=== Begin Enclosure ===

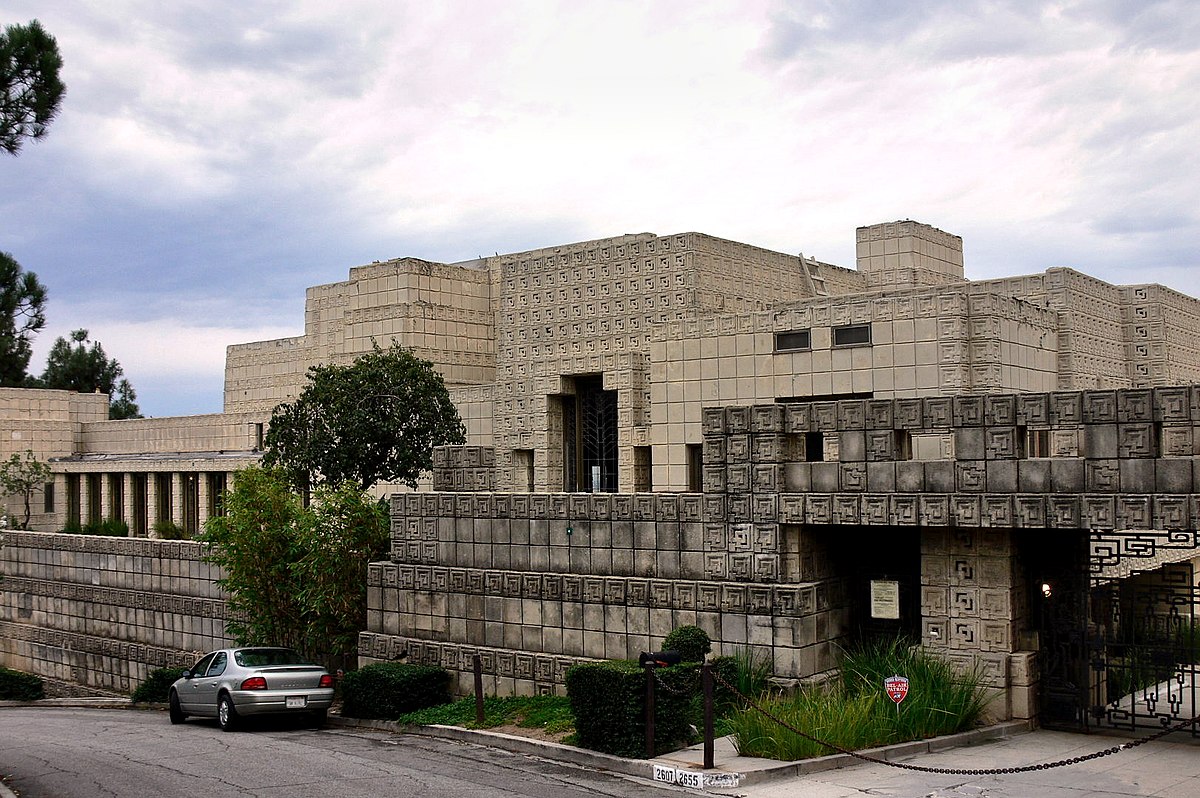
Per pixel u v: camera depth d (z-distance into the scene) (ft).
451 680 67.26
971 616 52.75
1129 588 54.85
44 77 57.93
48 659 112.16
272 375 181.06
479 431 126.93
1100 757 46.42
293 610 80.07
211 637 92.99
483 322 150.71
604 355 113.91
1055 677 53.01
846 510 53.21
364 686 66.23
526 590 64.39
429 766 49.93
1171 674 52.03
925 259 138.00
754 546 55.93
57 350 270.05
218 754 54.90
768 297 119.85
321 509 75.82
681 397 95.96
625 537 61.05
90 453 190.60
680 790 43.52
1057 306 104.27
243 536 79.30
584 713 50.39
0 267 65.00
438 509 70.28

=== End Enclosure ===

YOUR TASK »
Please copy nothing but the lines from the one that holds "1055 677 53.01" through the last line of the material above, exactly as written.

WRITTEN SOLUTION »
1055 677 53.01
846 510 53.21
364 686 66.23
526 590 64.39
429 766 49.93
1171 674 52.03
925 259 138.00
754 546 55.93
57 350 270.05
218 754 54.90
768 297 119.85
321 509 75.82
681 397 95.96
625 537 61.05
90 453 190.60
680 790 43.52
1057 306 104.27
243 536 79.30
584 713 50.39
0 267 65.00
438 509 70.28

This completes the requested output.